PROBLEM: Without including any pictures, retype exactly the lines from the top of the records through the line containing "right elbow: (197, 358)", that final line included.
(INPUT DATA Opens)
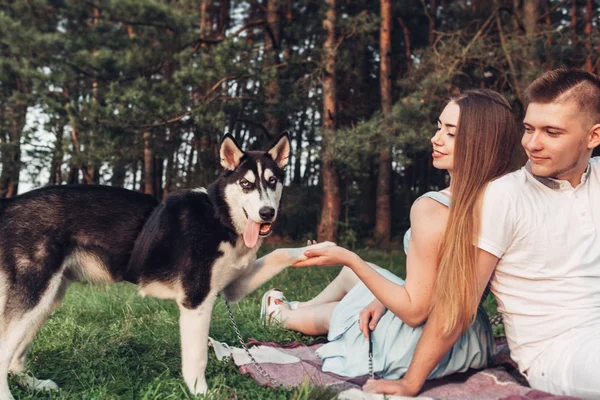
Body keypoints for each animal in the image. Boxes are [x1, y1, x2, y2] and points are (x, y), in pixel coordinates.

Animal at [0, 133, 332, 398]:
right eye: (246, 184)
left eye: (272, 182)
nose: (266, 213)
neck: (219, 216)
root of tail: (11, 204)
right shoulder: (196, 301)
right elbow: (197, 358)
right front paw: (201, 392)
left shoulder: (234, 286)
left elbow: (281, 253)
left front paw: (320, 249)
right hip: (34, 296)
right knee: (5, 350)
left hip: (47, 300)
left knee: (15, 358)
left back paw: (33, 383)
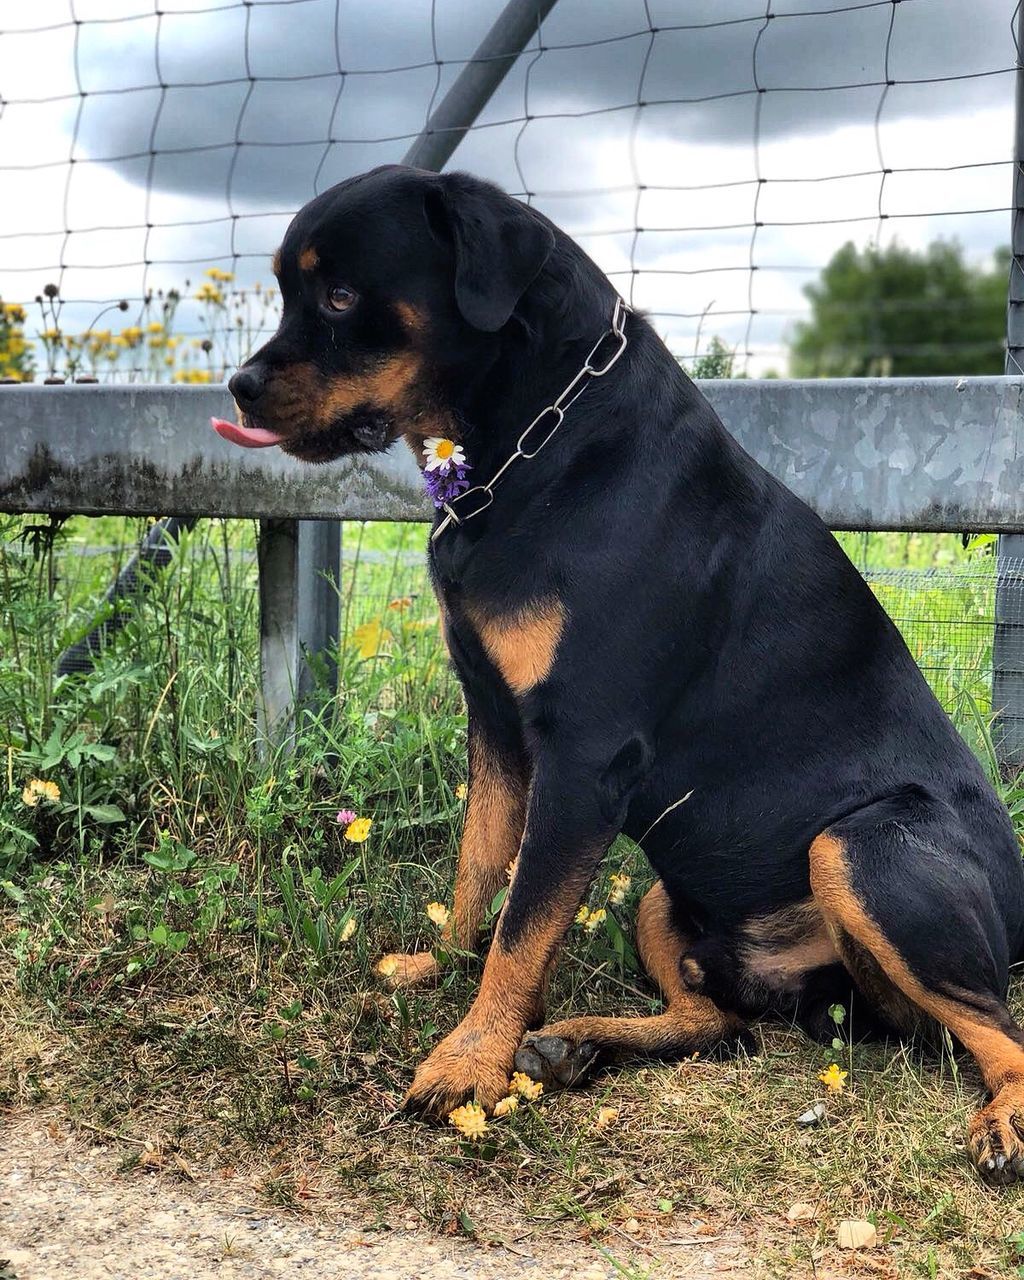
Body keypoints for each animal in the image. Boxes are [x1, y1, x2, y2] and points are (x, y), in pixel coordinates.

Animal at [216, 165, 1024, 1182]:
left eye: (339, 295)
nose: (239, 386)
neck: (534, 445)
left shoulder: (584, 757)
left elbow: (522, 925)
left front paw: (465, 1062)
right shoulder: (497, 726)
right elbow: (478, 875)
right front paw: (443, 975)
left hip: (864, 850)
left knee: (999, 1028)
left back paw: (1002, 1121)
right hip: (663, 899)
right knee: (719, 1025)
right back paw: (579, 1043)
(INPUT DATA Closes)
RESPONSE TO THIS EXERCISE:
Body keypoints for each animal in the image. Boxes are [x1, y1, x2, y2] and points are (x, y), in pixel coordinates.

Animal at [0, 133, 332, 398]:
right eye: (246, 184)
left eye: (272, 182)
nose: (266, 213)
neck: (219, 216)
root of tail: (11, 204)
right shoulder: (196, 301)
right elbow: (197, 358)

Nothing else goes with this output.